Alena hanya menghembuskan nafas. Memikirkan cara agar anaknya mau makan malam.
Rasanya, perutku dari tadi terus menjerit-jerit memanggil makanan. Apa mungkin sebaiknya aku makan saja? Hhhh....terpaksa. Perut sih, pake acara laper segala.
Ternyata mama sudah menyiapkan makanan di atas meja seperti biasanya. Ayam kecap.
Sepertinya aku akan lahap makannya malam ini. Huh, memalukan.
"Makannya pelan-pelan dong. Atau, mama suapin yaa," Tanpa disadari, mama memperhatikan dari ruang tv. Sudahlah, tak usah peduli, Shareeza hanya bisa terdiam, terhanyut dalam lamunan.

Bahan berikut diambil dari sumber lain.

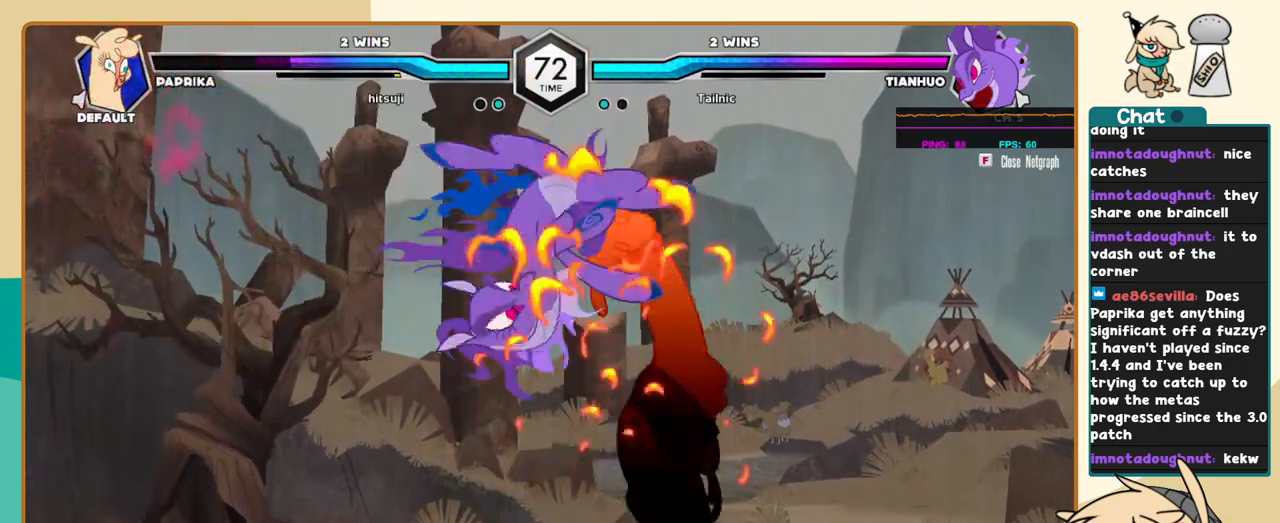
{"keys": ["a", "l"], "events": [[484, "a", "down"], [484, "c", "up"]]}
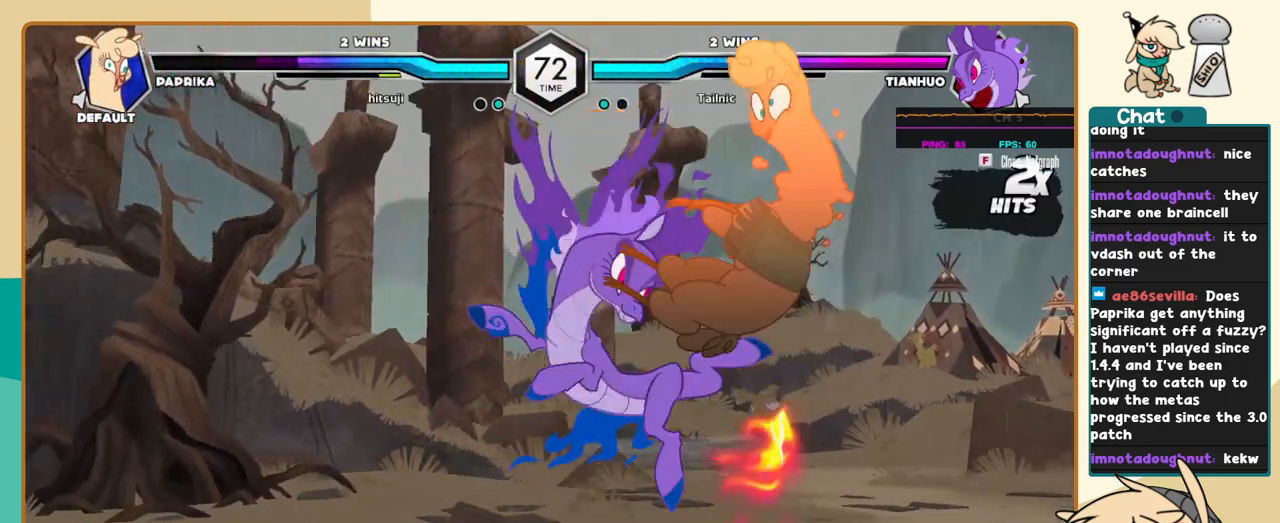
{"keys": ["j"], "events": [[84, "a", "up"], [167, "a", "down"], [217, "a", "up"], [450, "j", "down"], [450, "l", "up"]]}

Dengan perasaan yang bercampur aduk antara lapar dan kesal, ia berusaha menghabiskan makannya dengan cepat. Bukan karena tidak berselera untuk makan. Tapi karena dirinya merasa lapar. Kini, perutnya sudah tidak menjerit kelaparan lagi. Setelah selesai makan, ia langsungkembali masuk kamar dan mengunci pintu kamar agar tidak ada yang berani masuk. Walaupun hanya sekedar mengecek keadaan. Keadaan yang sedang tidak baik-baik saja.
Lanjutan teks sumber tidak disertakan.